You should also never go alone or count on beach goers to help. Some may, but that does not mean they know what to do or how to do it. Take some one else or six that are sharking as well and you all help each other.


----------



## Bradley_G (Apr 12, 2012)

thats a great idea to use the weedeater line. Whats the pound rating on that stuff?


----------



## BuckMKII (Apr 12, 2012)

My 400lb test Momoi Hi catch mono is .80", so the .95" weedeater line has a diameter of 600lb mono. Both will hold my full 280lbs in a dead hang.

One thing about all mono leader is that I've found that I get more bites on it than with a steel bite section, but occasionally you do get bitten off even with circle hooks. I lost a huge shark this past fall on one.


----------



## pbmang (Apr 12, 2012)

Let us know how it goes.  I will be heading down there with some buddies in a few weeks and we are really looking forward to it.  Based on stuff I've read on surf shark fishing websites, I've been making up some leaders as well.  Anything from 280lb single strand wire and 12/0 or 13/0 circles all the way up to 480lb 49 strand wire with 20/0 circles.  I've got a few weed eater rigs made up as well.  

This will be our first trip ever doing this, so I'm excited to see what happens.  We are going to stagger our rig sizes and bait choices and see what may show up.  We figure that we will have the rods out for at least 3 days straight so we should hook up with something.


----------



## BuckMKII (Apr 12, 2012)

Also you may know how to properly crimp mono but if you don't here is how you do it. I also have been using a thimble but they are not necessary. The blob on the tag end really improves the holding power of the double barrel crimping sleeves.


----------



## pbmang (Apr 12, 2012)

Hey Buck, what crimpers do you use for the weed whacker line? Mine don't do a great job (I think they are a little small) and I'm pretty sure they will fail at some point.  I need to get a better set, just don't really know which ones are the best to get.


----------



## BuckMKII (Apr 12, 2012)

pbmang said:


> Hey Buck, what crimpers do you use for the weed whacker line? Mine don't do a great job (I think they are a little small) and I'm pretty sure they will fail at some point.  I need to get a better set, just don't really know which ones are the best to get.
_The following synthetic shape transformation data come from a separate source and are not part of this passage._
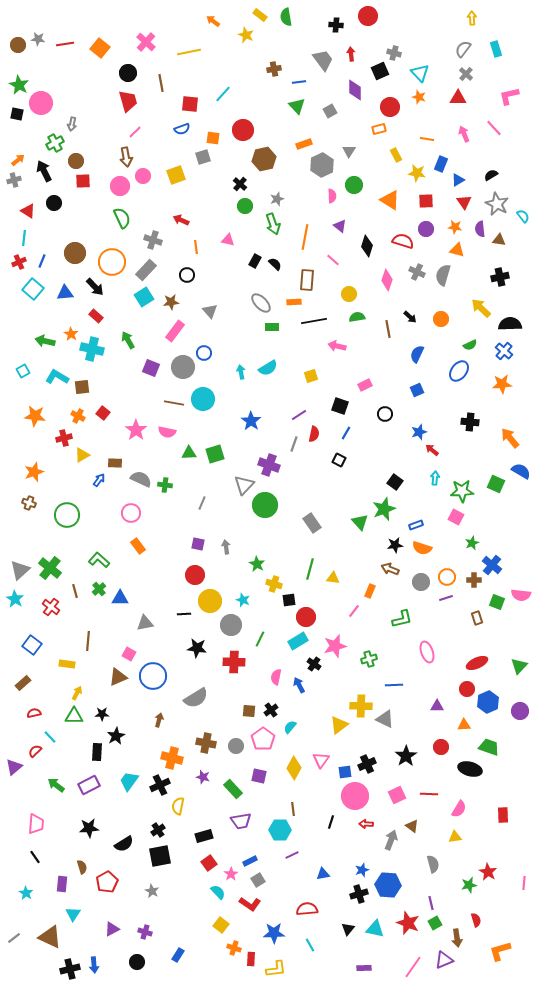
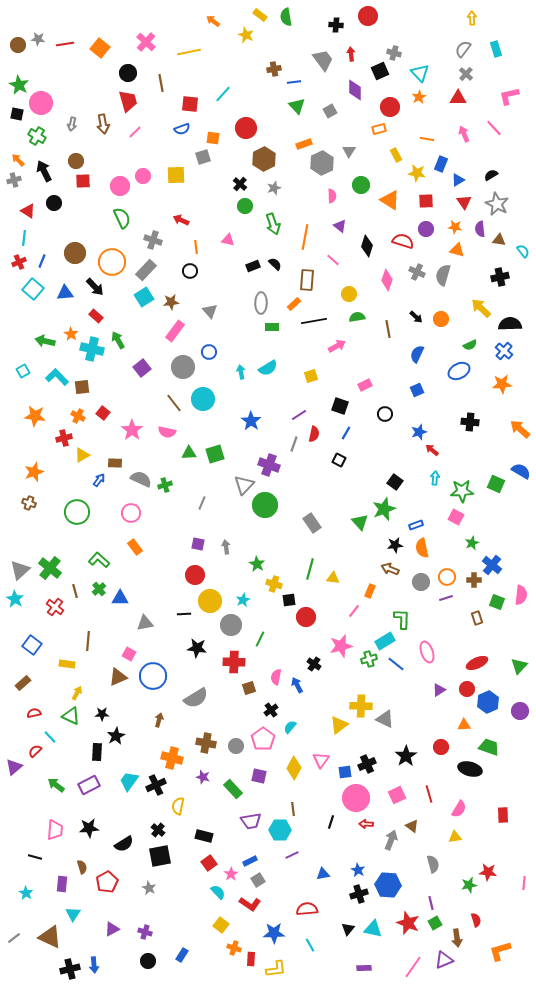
blue line at (299, 82): moved 5 px left
orange star at (419, 97): rotated 24 degrees clockwise
red circle at (243, 130): moved 3 px right, 2 px up
green cross at (55, 143): moved 18 px left, 7 px up; rotated 30 degrees counterclockwise
brown arrow at (126, 157): moved 23 px left, 33 px up
brown hexagon at (264, 159): rotated 15 degrees counterclockwise
orange arrow at (18, 160): rotated 96 degrees counterclockwise
gray hexagon at (322, 165): moved 2 px up
yellow square at (176, 175): rotated 18 degrees clockwise
green circle at (354, 185): moved 7 px right
gray star at (277, 199): moved 3 px left, 11 px up
cyan semicircle at (523, 216): moved 35 px down
black rectangle at (255, 261): moved 2 px left, 5 px down; rotated 40 degrees clockwise
black circle at (187, 275): moved 3 px right, 4 px up
orange rectangle at (294, 302): moved 2 px down; rotated 40 degrees counterclockwise
gray ellipse at (261, 303): rotated 45 degrees clockwise
black arrow at (410, 317): moved 6 px right
green arrow at (128, 340): moved 10 px left
pink arrow at (337, 346): rotated 138 degrees clockwise
blue circle at (204, 353): moved 5 px right, 1 px up
purple square at (151, 368): moved 9 px left; rotated 30 degrees clockwise
blue ellipse at (459, 371): rotated 25 degrees clockwise
cyan L-shape at (57, 377): rotated 15 degrees clockwise
brown line at (174, 403): rotated 42 degrees clockwise
pink star at (136, 430): moved 4 px left
orange arrow at (510, 438): moved 10 px right, 9 px up; rotated 10 degrees counterclockwise
green cross at (165, 485): rotated 24 degrees counterclockwise
green circle at (67, 515): moved 10 px right, 3 px up
orange rectangle at (138, 546): moved 3 px left, 1 px down
orange semicircle at (422, 548): rotated 60 degrees clockwise
pink semicircle at (521, 595): rotated 90 degrees counterclockwise
cyan star at (243, 600): rotated 24 degrees clockwise
red cross at (51, 607): moved 4 px right
green L-shape at (402, 619): rotated 75 degrees counterclockwise
cyan rectangle at (298, 641): moved 87 px right
pink star at (335, 646): moved 6 px right
blue arrow at (299, 685): moved 2 px left
blue line at (394, 685): moved 2 px right, 21 px up; rotated 42 degrees clockwise
purple triangle at (437, 706): moved 2 px right, 16 px up; rotated 32 degrees counterclockwise
brown square at (249, 711): moved 23 px up; rotated 24 degrees counterclockwise
green triangle at (74, 716): moved 3 px left; rotated 24 degrees clockwise
black cross at (160, 785): moved 4 px left
red line at (429, 794): rotated 72 degrees clockwise
pink circle at (355, 796): moved 1 px right, 2 px down
purple trapezoid at (241, 821): moved 10 px right
pink trapezoid at (36, 824): moved 19 px right, 6 px down
black cross at (158, 830): rotated 16 degrees counterclockwise
black rectangle at (204, 836): rotated 30 degrees clockwise
black line at (35, 857): rotated 40 degrees counterclockwise
blue star at (362, 870): moved 4 px left; rotated 24 degrees counterclockwise
red star at (488, 872): rotated 24 degrees counterclockwise
gray star at (152, 891): moved 3 px left, 3 px up
cyan triangle at (375, 929): moved 2 px left
blue rectangle at (178, 955): moved 4 px right
black circle at (137, 962): moved 11 px right, 1 px up
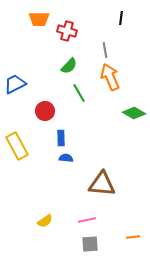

On .95" weedeater line I use 2.4mm crimps. I found thin walled aluminum ones and thick walled copper ones. My hand crimpers only went up to 2.2mm so I sought out ways to make the crimps. For the thin walled ones I use the notch in Klein pliers. The secret here is to not over crimp and blob the tag end of the line so it can't pull back through. On the thick walled crimps I use the smallest hole in a cable swaging tool. These look like a set of bolt cutters 
with holes cut out in them.

Top to bottom Klein pliers, standard crimping tool, and cable swagers:


----------



## creteus (Apr 15, 2012)

Bradley, whats going on man? I buy my rigs preassembled from bass Pro. Its 9 foot of 400lb cable with a number 12 hook, but I run mine out on a kayak from the beach.


----------



## Bradley_G (Apr 17, 2012)

doing good creteus, you make it out much last year?


----------



## creteus (Apr 17, 2012)

I did ok by the looks of your picture you did to


----------